Saturday, April 16, 2011

The One Where I Kinda Sorta Asked Kami On Our First Date

Baytown, Texas
July 2002
Kami and I met while I was working at Lakewood Church of Christ for the summer. I was a youth intern, about to go into my senior year at ACU, and I’ll be honest, I wasn’t really looking forward to it. Having been an intern for the previous two summers (in Hilton Head, South Carolina and Cedar Hill, Texas), I really enjoyed the “work,” which consisted most days of playing ping-pong, going to baseball games, and amusement parks. It’s not that I didn’t want to work at Lakewood, either. My parents were moving to Seattle, where The Father would be preaching at Bellevue Church of Christ, in the middle of the summer. That’s why.
But still, it was work I enjoyed, felt was important, and got paid decently enough. I had known Mitchell, the youth minister for a long time, and I would move in with my roommate and his parents in La Porte once my parents moved off to Seattle. Everything was settled, and I began my final summer as a college student driving to Baytown each morning.
We’ll save the story of mine and Kami’s first impressions of each other for another time, but she was/is gorgeous, and I wanted to go out with her.
A funny aside, not really deserving of a separate post – since it took place before Kami and I met – I was lucky to get the job. When I interviewed for the intern position, I was supposed to teach class on a Sunday morning over Christmas Break in December, 2000. Except my cousins Jeremy and Adam and I decided to take a road trip to Mexico on the Friday before. On this road trip, we got behind a truck loaded up with the dirtiest pigs you can imagine, but in the middle of this pack of piggies arose a blond, clean-as-a-whistle pig. He was the Golden Pig. We hatched a plan to drive alongside the truck, one of us jump on to the back of it, grab the Golden Pig, jump back into the car, and demand the Golden Pig give us our three rightfully-earned wishes. We also listened to Abba’s Greatest Hits start-to-finish about three times, and that’s when I was introduced to the Jayhawks.

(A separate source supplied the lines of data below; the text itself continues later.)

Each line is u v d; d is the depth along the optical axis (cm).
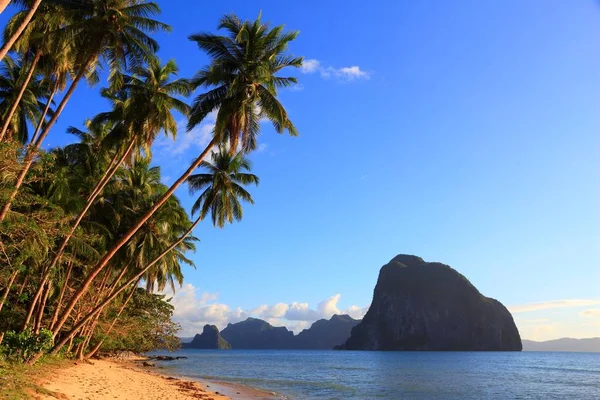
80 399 1680
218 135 2180
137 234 3281
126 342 5428
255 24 2223
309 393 3609
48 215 2084
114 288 3875
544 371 7962
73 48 2055
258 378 5119
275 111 2197
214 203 2916
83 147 3142
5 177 1750
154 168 3638
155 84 2444
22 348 2214
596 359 16475
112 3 2097
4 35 1914
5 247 1992
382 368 8150
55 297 3409
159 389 2733
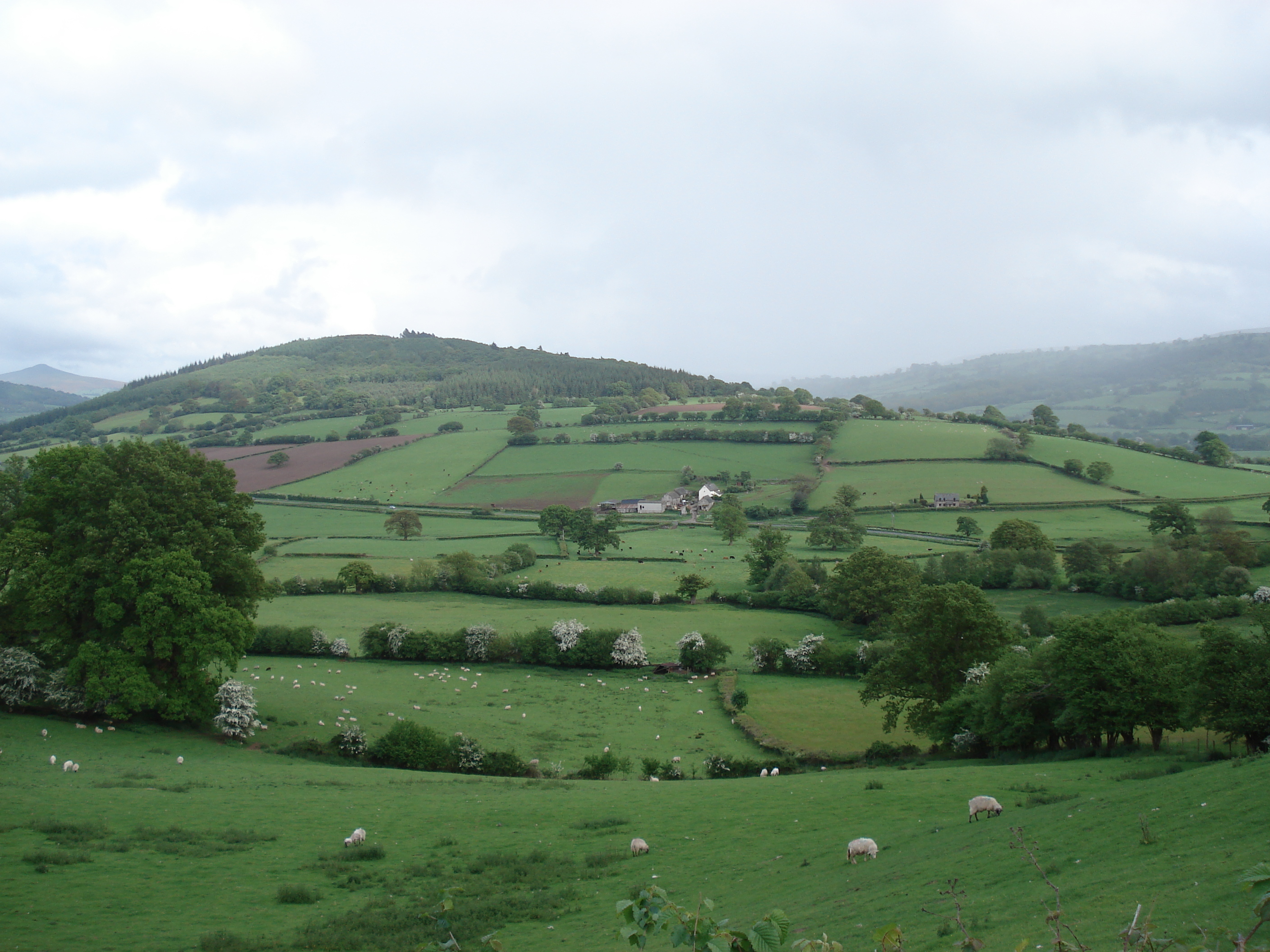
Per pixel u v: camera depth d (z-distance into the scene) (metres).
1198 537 119.38
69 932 23.61
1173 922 15.08
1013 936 16.38
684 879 28.84
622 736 65.50
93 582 56.06
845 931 19.69
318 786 44.81
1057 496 174.00
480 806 40.56
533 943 23.12
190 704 56.44
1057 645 50.94
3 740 47.41
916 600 65.19
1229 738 41.81
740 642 96.75
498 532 167.50
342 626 99.38
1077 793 33.84
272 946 23.08
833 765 58.00
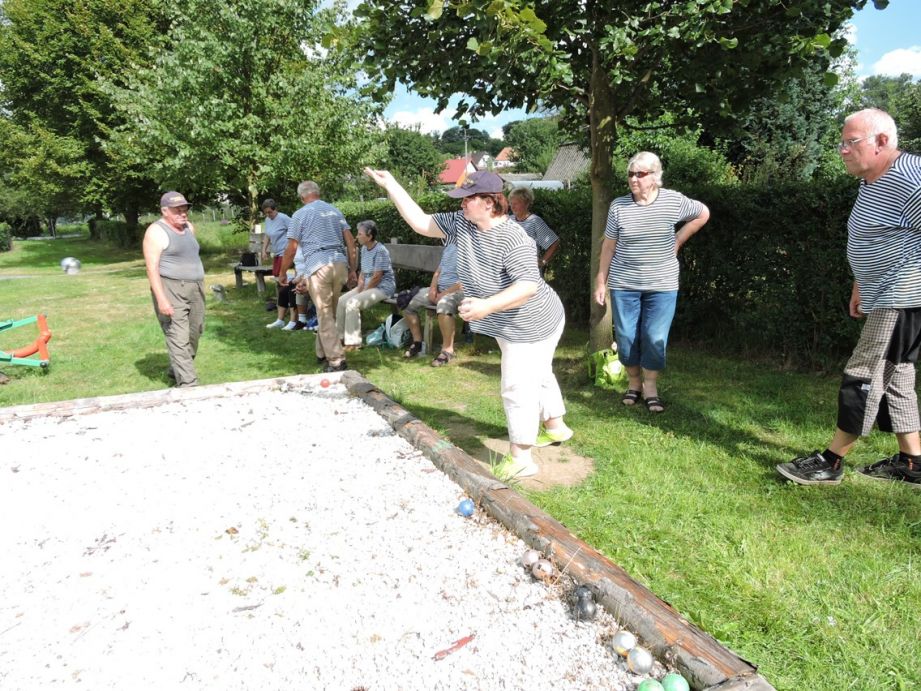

Jeremy was also concerned that we’d get to Mexico too early, and we wouldn’t be able to get in. After explaining that it wasn’t like Disney World, and that there wouldn’t be fireworks when we left, everything was okay. We also all pretty much got food poisoning. So on the day that I taught class, I was concerned that I would water my pants from the sullied tacos we all ate.
I’m not much on the theatre, but there was a play coming to Jones Hall for a few nights from London where it played on whatever their version of Broadway is (“Broadwaye,” I like to think of it) called The Woman In Black. It got good reviews, seemed creepy enough, and I wanted to go.
I especially wanted to go with Kami.
But I wasn’t sure how to ask her. It’s very important for me to let you, dear reader, know that Kami WAS NOT IN THE YOUTH GROUP. She was going to be a sophomore in college, and chaperoned a number of youth group activities, and I spent a couple of weeks with her at camp – again, that’ll come later – and really liked her. But I didn’t know how to ask her.
So of course I bought two tickets.
Going into the church secretary’s office, I asked, “Hey do you know if anyone likes the theatre?” I was rebuffed, but I said it loud enough that David – Kami’s father – overheard me.
He walked into the office, where I repeated, “Do you know anybody in the youth group who likes the theatre?” And he sat his pen down and said, “Well. My daughter is in to that sort of thing.” Which is exactly what I wanted him to say.
Slyly, I responded, “Yeah? Do you know if she’s doing anything tonight?” He goes, “You’re probably going to have to call her and ask her yourself.” Which was not exactly what I wanted him to say.
So I called, and Kami answered, and I said to her, “Hey, so –“ (I should probably stop and note that Kami isn’t here right now, so she probably has a very different point of view on how smoothly this conversation actually went) “I have two tickets to the Woman in Black at Jones Hall tonight. Do you want to go?”
I can’t remember word-for-word what she said, but it obviously went well enough that I ended up picking her up and taking her downtown to the play.
But it backfired.
Because that play was absolutely terrifying. I keep hoping that it’ll make a run back in the U.S. again, or that I’ll stumble on a door in the back of a closet where I find a pile of money, and can take Kami to London to see it again, but so far, no luck. Anyhow, the premise of the play is that Gentleman A has had this terrifying episode happen to him, and he wants to sort of exorcise this episode. So he writes up what happened, and hires an actor – Gentleman B – to act out his script. Terror ensues. It’s fantastic.
And I get completely freaked out. I can barely talk on the way home, and when I drop her off it’s probably 10:30 at night and I have to drive the 20 minutes or so back across the bridge and into La Porte. So what did my smooth self do? Called her, and made her talk to me until I got home, because I was so scared.
Anyhow, we’ll revisit the continual courting of Kami another time, but that’s how it started. By me basically trying to get her dad to ask her on a date for me.